Dans le cadre d'une information judiciaire diligentée par le juge d'instruction du premier cabinet du tribunal de Pikine-Guédiawaye, la Brigade de recherches de Keur Massar a procédé, ces derniers jours, à trois nouvelles interpellations. Parmi les mis en cause figure un agent de police, dont le nom a émergé des déclarations d'un inculpé déjà auditionné en profondeur.

Ce dernier, lui-même séropositif, avait désigné l'officier comme participant présumé à des actes qualifiés de contraires à la nature. Placé en garde à vue sur-le-champ, le policier a formellement nié toute implication dans ces pratiques prohibées. Afin de trancher dans le vif de l'accusation, les enquêteurs gendarmes ont requis un dépistage virologique immédiat. Les résultats, révélés négatifs par des sources fiables, constituent un argument de poids en sa faveur, dissipant ainsi les soupçons de contamination.

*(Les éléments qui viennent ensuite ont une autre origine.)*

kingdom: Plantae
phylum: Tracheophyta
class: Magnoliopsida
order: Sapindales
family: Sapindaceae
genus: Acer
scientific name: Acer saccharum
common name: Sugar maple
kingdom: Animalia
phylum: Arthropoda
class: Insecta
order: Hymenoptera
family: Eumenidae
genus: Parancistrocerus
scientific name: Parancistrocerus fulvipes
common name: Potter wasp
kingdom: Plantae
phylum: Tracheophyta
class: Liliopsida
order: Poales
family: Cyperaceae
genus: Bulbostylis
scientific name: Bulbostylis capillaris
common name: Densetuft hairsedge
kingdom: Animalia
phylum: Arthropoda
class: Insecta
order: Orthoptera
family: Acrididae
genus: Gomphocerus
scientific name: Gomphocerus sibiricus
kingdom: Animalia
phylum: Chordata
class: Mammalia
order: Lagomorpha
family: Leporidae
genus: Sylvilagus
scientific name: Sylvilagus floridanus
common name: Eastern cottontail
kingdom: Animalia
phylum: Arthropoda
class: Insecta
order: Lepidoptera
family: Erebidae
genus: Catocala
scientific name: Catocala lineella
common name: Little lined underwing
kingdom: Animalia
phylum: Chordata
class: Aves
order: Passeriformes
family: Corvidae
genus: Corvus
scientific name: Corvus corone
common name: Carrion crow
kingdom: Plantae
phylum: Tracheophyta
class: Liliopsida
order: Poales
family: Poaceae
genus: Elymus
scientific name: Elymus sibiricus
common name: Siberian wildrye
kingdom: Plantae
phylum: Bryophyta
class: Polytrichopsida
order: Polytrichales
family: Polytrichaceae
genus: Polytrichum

Néanmoins, et à moins d'un revirement imprévu de dernière heure, les trois suspects, l'agent de police et ses deux coïnculpés  comparaîtront bientôt devant le magistrat instructeur. Cette affaire, qui secoue les sphères judiciaires et sécuritaires sénégalaises, met en lumière les tensions persistantes autour des pratiques homosexuelles, toujours réprimées par la loi, et des risques sanitaires associés au VIH/Sida. Elle interroge également la probité des forces de l'ordre, impliquées malgré elles dans un dossier sensible.

Les investigations se poursuivent avec vigueur, sous la houlette du parquet, pour démêler les fils d'un réseau allégué et prévenir d'éventuelles récidives.